I refuse to start this post with “well” because out of the last 5 posts, 3 of them have started “well…”, repetition really really bothers me, especially when I am guilty of it. So here I am at the threshold of my senior year of college, the time between the day I moved into the dorms (and coincidentally threw-up in my UO mug) and right now seems to have been of a minimal nature because it seems like that just last night i went to bed wondering what college will be like and now here I am wondering how i am going to survive after college. So many RA rounds, so many $300 school book purchases, so many 3 o’clock naps after a hard day of skipping classes. Sometimes I find myself wondering if i actually gained anything besides a $50,000 educational tab, but I’m sure there is a big wealth of knowledge that I have I just haven’t put to much use… though i am a philosophy major so i may never put it to use. Once again I have the ominous feeling of a (not to use a clichi) new ‘chapter’ of my life is about to start and i can see that what is about to start has a whole new set of responsibilities coupled with it. Here comes that urge to fight of adulthood. “Get back! back you wretched beast, back into your high-interest mortgaged cave!” But no sense in worrying about the future when I have 2nd year German to worry about.

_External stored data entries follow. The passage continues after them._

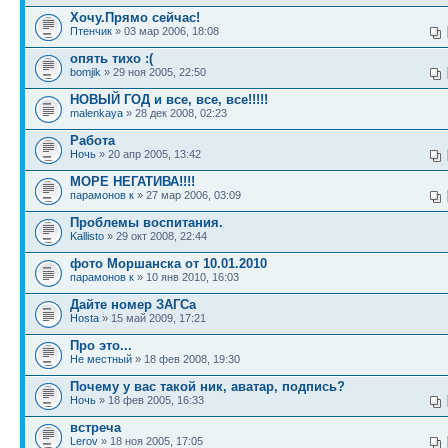
Хочу.Прямо сейчас!
Птенчик
» 03 мар 2006, 18:08
опять тихо :(
bomjik
» 29 ноя 2005, 22:50
НОВЫЙ ГОД и все, все, все!!!!!
malenkaya
» 28 дек 2008, 02:23
Работа
Ночь
» 20 апр 2005, 13:42
МОРЕ НЕГАТИВА!!!!
парамонов к
» 27 мар 2006, 03:09
Проблемы воспитания.
Kallisto
» 29 окт 2008, 22:44
фото Моршанска от 10.01.2010
парамонов к
» 10 янв 2010, 16:03
Дайте номер ЗАГСа
Hosta
» 15 май 2009, 17:21
Про это...
Не местный
» 18 фев 2008, 19:30
Почему у вас такой ник, аватар, подпись?
Ночь
» 18 фев 2005, 16:33
встреча
Lerov
» 18 ноя 2005, 17:05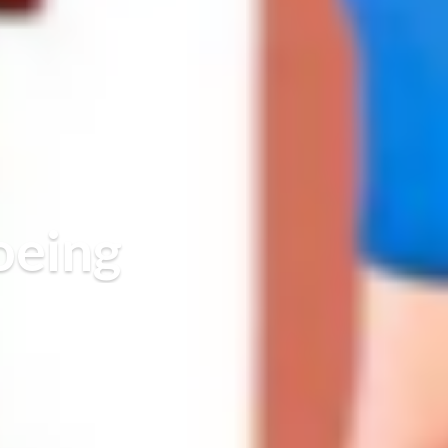
oeing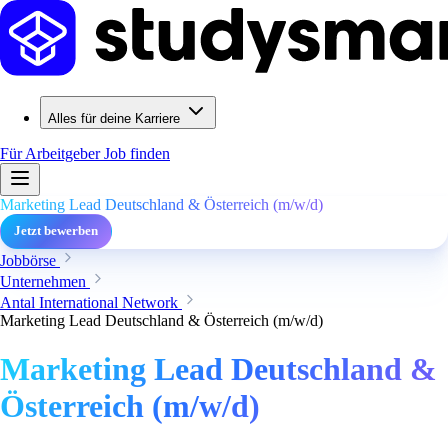
Alles für deine Karriere
Für Arbeitgeber
Job finden
Marketing Lead Deutschland & Österreich (m/w/d)
Jetzt bewerben
Jobbörse
Unternehmen
Antal International Network
Marketing Lead Deutschland & Österreich (m/w/d)
Marketing Lead Deutschland &
Österreich (m/w/d)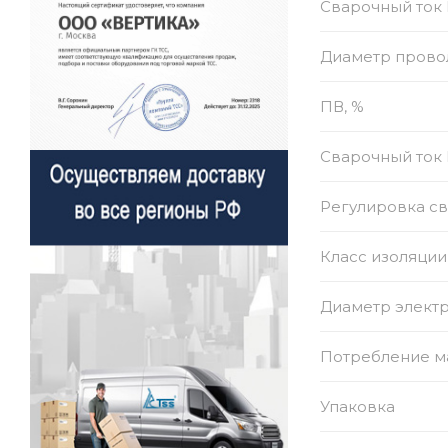
Сварочный ток
Диаметр прово
ПВ, %
Сварочный ток 
Регулировка св
Класс изоляции
Диаметр электр
Потребление м
Упаковка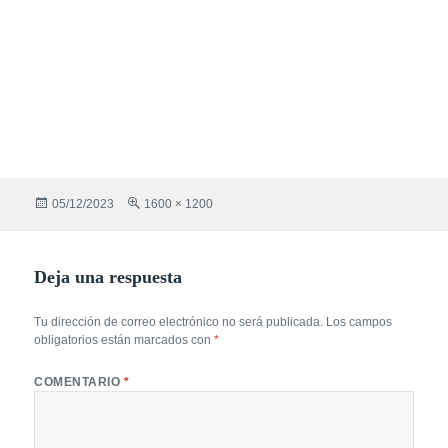
Publicado
Tamaño
05/12/2023
1600 × 1200
el
completo
Deja una respuesta
Tu dirección de correo electrónico no será publicada.
Los campos
obligatorios están marcados con
*
COMENTARIO
*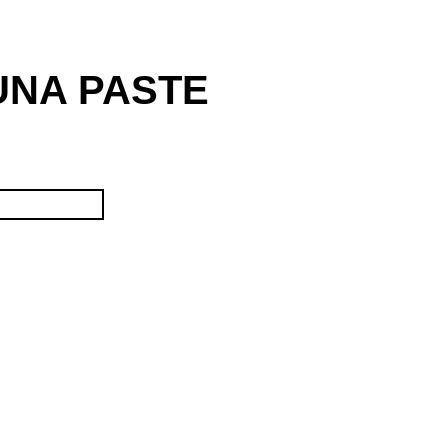
UNA PASTE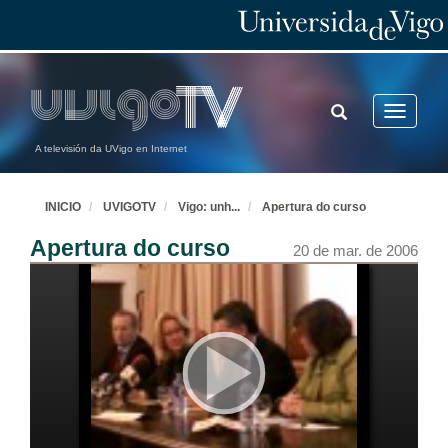
TOGGLE
Toggle
SEARCH
navigatio
A televisión da UVigo en Internet
INICIO
UVIGOTV
Vigo: unh
...
Apertura do curso
Apertura do curso
20 de mar. de 2006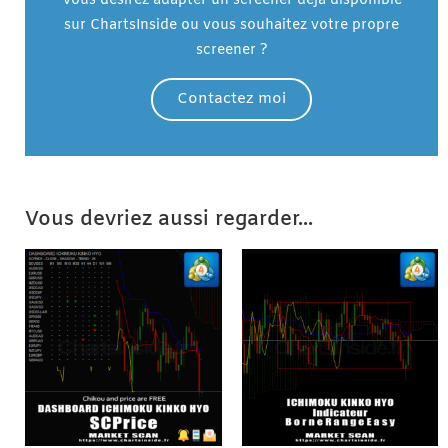
Vous désirez adapter un screener déjà disponible
sur ChartsInside ou vous souhaitez votre propre
screener ?
Contactez moi
Vous devriez aussi regarder...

So I went to the East Coast, i finally made it to New York City and I have to say that I like it much more than I assumed I would. I had always figured that the massive amount of people herded into the streets and subways would wreak havoc on my spidey-senses. But I really enjoyed the sense of reality that comes with NYC, i don’t feel so tall nor so significant, the buildings alone dwarf every part of my ego… it was very interesting. I met up with my friend Greg and we walked for a good 7 to 8 hours and rode the subways, even saw Bruce Springsteen perform for the MTV Music awards. Of course I took only 10 pictures in NYC because I don’t want to seem like a tourist, maybe i did that too well because people were trying to buy tickets off of me outside of Madison Square Garden. While on the East Coast i also saw family that I have not seen in a long while, it is definitely an interesting feeling coming back into a portion of your family that you have not witnessed for half of your life. I was a ball of anticipation, hesitation, and confusion… but everything ended as well as most would expect.
This post officially marks the end of my summer, which I am not reluctant to let it pass. This summer was the summer boredom, i have never been so mentally unchallenged my whole life. The only thing accomplished this summer was survival and that was barely done. i rarely saw anyone, even my own family, however i did get to spend a day with my dad which was fun, i got play racquetball against him (translation: he got his butt kicked at racquetball) we got to have pizza and just generally hang out, which was really nice because it is not something we have done in ages. It was a lot easier when he was the only adult in our relationship but now i have responsibilities myself which make for gaps. And this summer was definitely a season of gaps. But Jessica is back in Eugene, which i have been long anticipating, being apart for three months was not fun in any aspect. When I did get to see her it was in the briefest of terms, a day here two days there… and i kid you not, 5 mins. at some points. It is insanely frustrating to see someone you care so much about for so short of a period, it would tear me at the seams. Though she did come to Woodburn to stay with my family and myself for a couple of days. I took her to the State Fair in Salem where we walked through the “beef barn” where Jessica rattled off insults at the quality of the cattle present, especially the miniature polled herefords. Collectively Jessica and i won 9 stuffed animals (Jessica: 2, me: 7) nothing brought me more joy than to be able to give my girlfriend many stuffed animals which I pried from the hands of little kids who weren’t good enough to beat me at “Whack the Weasel,” I am a weasel whacking pro.” However that sparse visits are over for now and jessica is now no more than a short jog away from me… a job i am always willing to make. School starts in 143.5 hours, wish me luck.